Aku merebah disebelahnya. Akhir yang begitu nikmat. Aku merengkuh tubuh mungil yang terlihat bercahaya dengan peluh membasahinya.

" Ya Tuhan aku mencintaimu."

Aku mencium lama kening istriku. Wanita yang membuatku mampu kembali pada hidupku yang seharusnya.

" Tolong jawab aku sayang, apakah kamu mencintaiku."

Kutatap lekat mata bulat didepanku. Dia mengerjap begitu cantik. Kepala itu mengangguk.

" Aku mencintai mas." Ungkapnya yang membuatku menarik tubuhnya masuk lebih erat kedalam pelukanku.

" Sayang ...kamu harus membaca diary itu." Dia melotot sengit.
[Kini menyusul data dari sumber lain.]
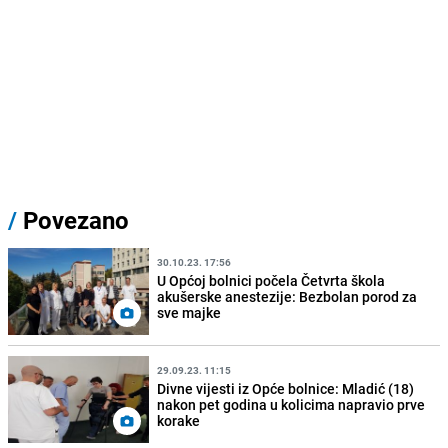
/
Povezano
30.10.23. 17:56
U Općoj bolnici počela Četvrta škola
akušerske anestezije: Bezbolan porod za
sve majke
29.09.23. 11:15
Divne vijesti iz Opće bolnice: Mladić (18)
nakon pet godina u kolicima napravio prve
korake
" Dengar dulu sayang, kamu harus membacanya. Agar kamu tahu bahwa wanita brengsek itu tidak sebanding denganmu. Dia tidak sama posisinya denganmu. Aku hanya mencintaimu dan aku hanya mengucapkannya kepadamu. Aku tidak pernah mengucapkan itu kepada yang lain. Tidak juga kepada wanita penipu itu."

Karina menatapku seolah mencari kebenaran dimataku. Dia menggeleng dengan senyum manis terukir dibibir tipisnya.

" Aku tidak akan membacanya. Aku percaya pada mas, maaf aku kemarin kmarin berbuat dosa dengan tidak melayani mas dengan baik dan benar."

Aku menggeleng lalu meraih kepalanya untuk kucium.

" Tidak sayangku. Kamu telah hadir untukku saja aku sudah begitu bahagia."

" Mas tidak keberatan jika buku itu dibakar." Tanyanya menatapku ragu.

" Aku tidak keberatan dengan apa pun yang mau kau lakukan pada buku itu."

Dia tersenyum dan membenamkan kepalanya didadaku. Aku merasakan kenyamanan yang tidak dapat kulukiskan.